Task statement | Copy out the lines below exactly, starting with the first line and ending after the line that contains "Tüm Haberlere Dön", including that line. Leave the pictures out.

***

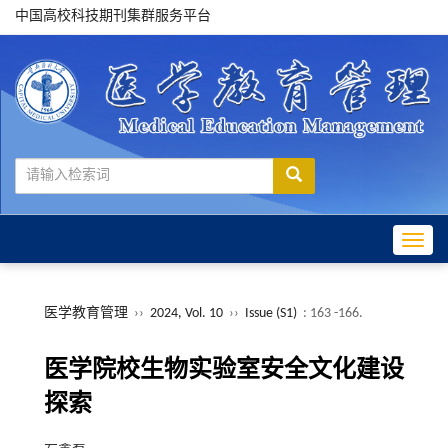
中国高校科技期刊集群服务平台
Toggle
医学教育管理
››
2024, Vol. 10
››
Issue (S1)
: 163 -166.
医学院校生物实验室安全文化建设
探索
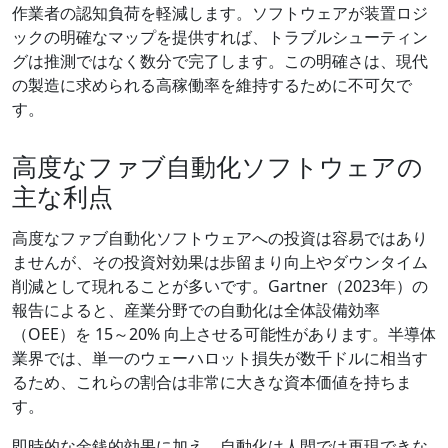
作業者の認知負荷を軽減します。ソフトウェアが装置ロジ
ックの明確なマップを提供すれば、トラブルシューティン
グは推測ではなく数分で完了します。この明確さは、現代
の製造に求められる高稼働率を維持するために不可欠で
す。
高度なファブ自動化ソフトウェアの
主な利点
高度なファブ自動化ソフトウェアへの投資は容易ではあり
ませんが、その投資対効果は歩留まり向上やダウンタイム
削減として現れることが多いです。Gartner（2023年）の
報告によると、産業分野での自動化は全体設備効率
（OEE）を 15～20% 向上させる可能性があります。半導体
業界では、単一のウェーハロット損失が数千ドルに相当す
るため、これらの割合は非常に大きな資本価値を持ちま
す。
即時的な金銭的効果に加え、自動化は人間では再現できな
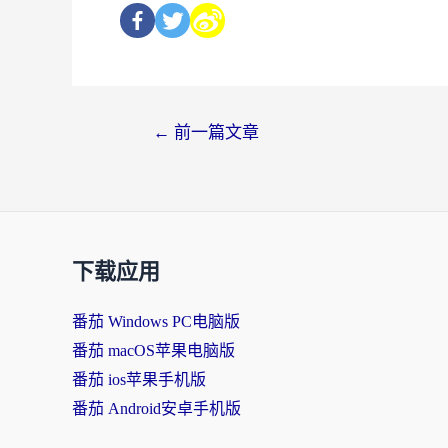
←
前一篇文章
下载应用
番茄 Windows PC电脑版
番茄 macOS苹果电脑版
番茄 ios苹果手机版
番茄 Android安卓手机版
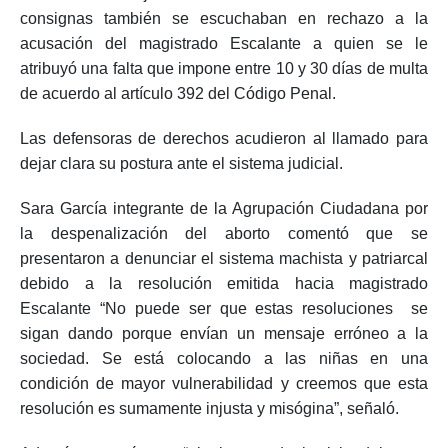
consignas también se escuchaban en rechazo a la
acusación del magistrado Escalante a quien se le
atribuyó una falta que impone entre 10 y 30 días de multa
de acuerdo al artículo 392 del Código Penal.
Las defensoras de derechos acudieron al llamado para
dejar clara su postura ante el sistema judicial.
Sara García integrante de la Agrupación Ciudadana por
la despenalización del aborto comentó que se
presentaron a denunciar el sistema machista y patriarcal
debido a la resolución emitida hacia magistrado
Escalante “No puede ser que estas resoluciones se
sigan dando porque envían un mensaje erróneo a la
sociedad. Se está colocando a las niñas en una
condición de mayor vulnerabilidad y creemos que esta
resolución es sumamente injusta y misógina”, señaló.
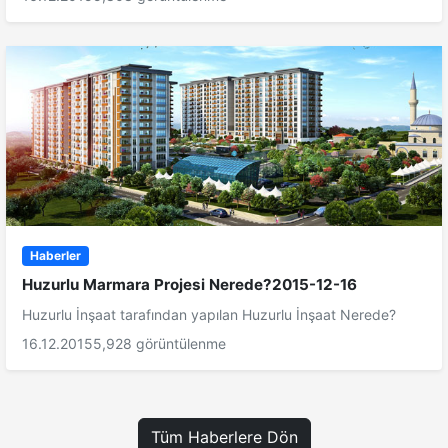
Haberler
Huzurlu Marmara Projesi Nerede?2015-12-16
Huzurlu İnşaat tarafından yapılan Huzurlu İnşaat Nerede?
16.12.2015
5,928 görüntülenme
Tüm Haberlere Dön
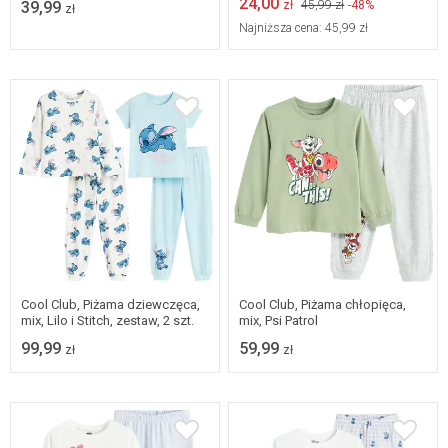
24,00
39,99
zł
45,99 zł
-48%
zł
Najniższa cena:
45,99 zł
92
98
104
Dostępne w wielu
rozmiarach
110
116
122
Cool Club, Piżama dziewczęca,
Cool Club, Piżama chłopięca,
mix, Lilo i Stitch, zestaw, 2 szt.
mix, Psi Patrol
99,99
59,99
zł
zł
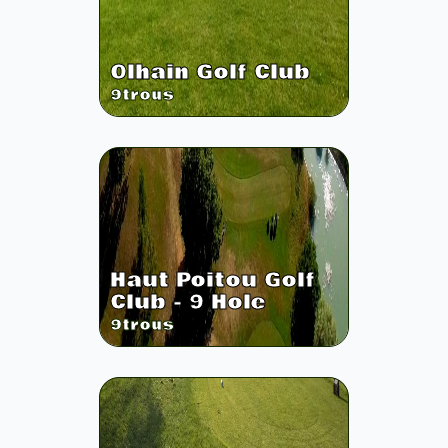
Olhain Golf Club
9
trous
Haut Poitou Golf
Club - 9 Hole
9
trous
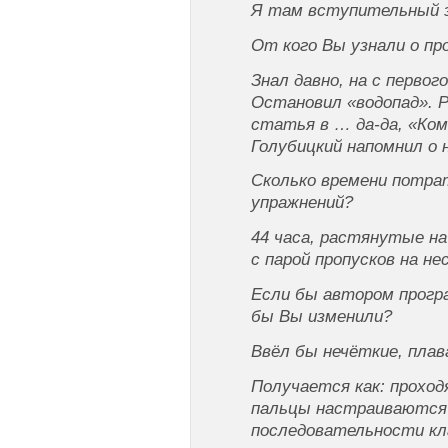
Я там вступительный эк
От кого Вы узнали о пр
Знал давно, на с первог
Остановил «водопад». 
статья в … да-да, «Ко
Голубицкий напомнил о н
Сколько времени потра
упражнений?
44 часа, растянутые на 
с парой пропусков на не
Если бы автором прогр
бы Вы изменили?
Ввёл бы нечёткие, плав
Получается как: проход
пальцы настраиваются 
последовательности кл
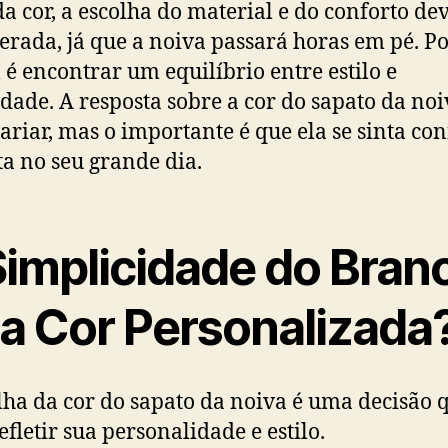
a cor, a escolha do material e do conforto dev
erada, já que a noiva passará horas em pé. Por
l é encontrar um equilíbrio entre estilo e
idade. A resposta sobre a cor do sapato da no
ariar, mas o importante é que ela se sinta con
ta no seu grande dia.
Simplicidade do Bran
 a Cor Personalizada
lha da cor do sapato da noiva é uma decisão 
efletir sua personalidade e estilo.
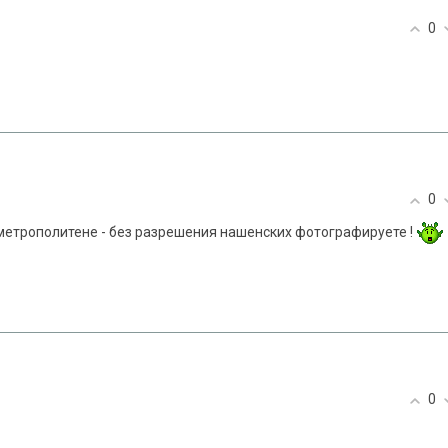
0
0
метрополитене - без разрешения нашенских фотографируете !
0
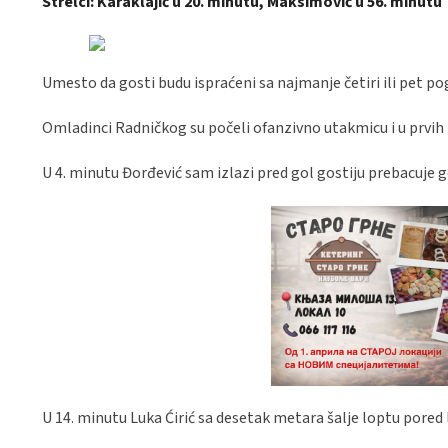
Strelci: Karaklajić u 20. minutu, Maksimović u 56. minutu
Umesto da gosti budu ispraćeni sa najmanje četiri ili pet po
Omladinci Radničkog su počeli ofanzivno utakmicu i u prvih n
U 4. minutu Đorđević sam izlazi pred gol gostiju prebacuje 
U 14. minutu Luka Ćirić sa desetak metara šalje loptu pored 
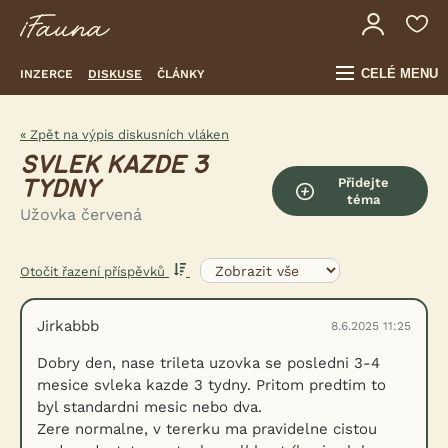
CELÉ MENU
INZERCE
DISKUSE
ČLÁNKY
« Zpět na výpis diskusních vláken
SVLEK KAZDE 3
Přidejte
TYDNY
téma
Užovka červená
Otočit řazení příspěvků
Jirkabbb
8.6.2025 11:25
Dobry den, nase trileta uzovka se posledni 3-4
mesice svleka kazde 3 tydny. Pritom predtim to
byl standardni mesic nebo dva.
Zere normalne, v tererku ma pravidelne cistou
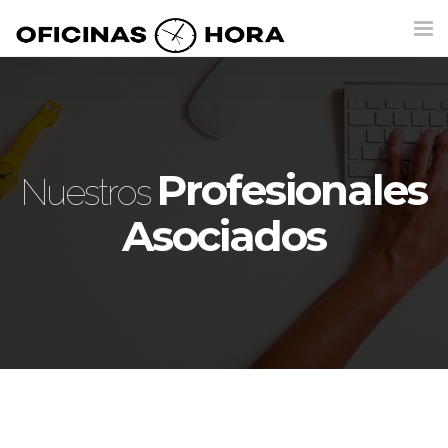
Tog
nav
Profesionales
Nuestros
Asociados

***

Solution to this task |
中国高校科技期刊集群服务平台
Toggle
医学教育管理
››
2024, Vol. 10
››
Issue (S1)
: 163 -166.
医学院校生物实验室安全文化建设
探索
作業者の認知負荷を軽減します。ソフトウェアが装置ロジ
ックの明確なマップを提供すれば、トラブルシューティン
グは推測ではなく数分で完了します。この明確さは、現代
の製造に求められる高稼働率を維持するために不可欠で
す。
高度なファブ自動化ソフトウェアの
主な利点
高度なファブ自動化ソフトウェアへの投資は容易ではあり
ませんが、その投資対効果は歩留まり向上やダウンタイム
削減として現れることが多いです。Gartner（2023年）の
報告によると、産業分野での自動化は全体設備効率
（OEE）を 15～20% 向上させる可能性があります。半導体
業界では、単一のウェーハロット損失が数千ドルに相当す
るため、これらの割合は非常に大きな資本価値を持ちま
す。
即時的な金銭的効果に加え、自動化は人間では再現できな
←
前一篇文章
下载应用
番茄 Windows PC电脑版
番茄 macOS苹果电脑版
番茄 ios苹果手机版
番茄 Android安卓手机版
consignas también se escuchaban en rechazo a la
acusación del magistrado Escalante a quien se le
atribuyó una falta que impone entre 10 y 30 días de multa
de acuerdo al artículo 392 del Código Penal.
Las defensoras de derechos acudieron al llamado para
dejar clara su postura ante el sistema judicial.
Sara García integrante de la Agrupación Ciudadana por
la despenalización del aborto comentó que se
presentaron a denunciar el sistema machista y patriarcal
debido a la resolución emitida hacia magistrado
Escalante “No puede ser que estas resoluciones se
sigan dando porque envían un mensaje erróneo a la
sociedad. Se está colocando a las niñas en una
condición de mayor vulnerabilidad y creemos que esta
resolución es sumamente injusta y misógina”, señaló.
Haberler
Huzurlu Marmara Projesi Nerede?2015-12-16
Huzurlu İnşaat tarafından yapılan Huzurlu İnşaat Nerede?
16.12.2015
5,928 görüntülenme
Tüm Haberlere Dön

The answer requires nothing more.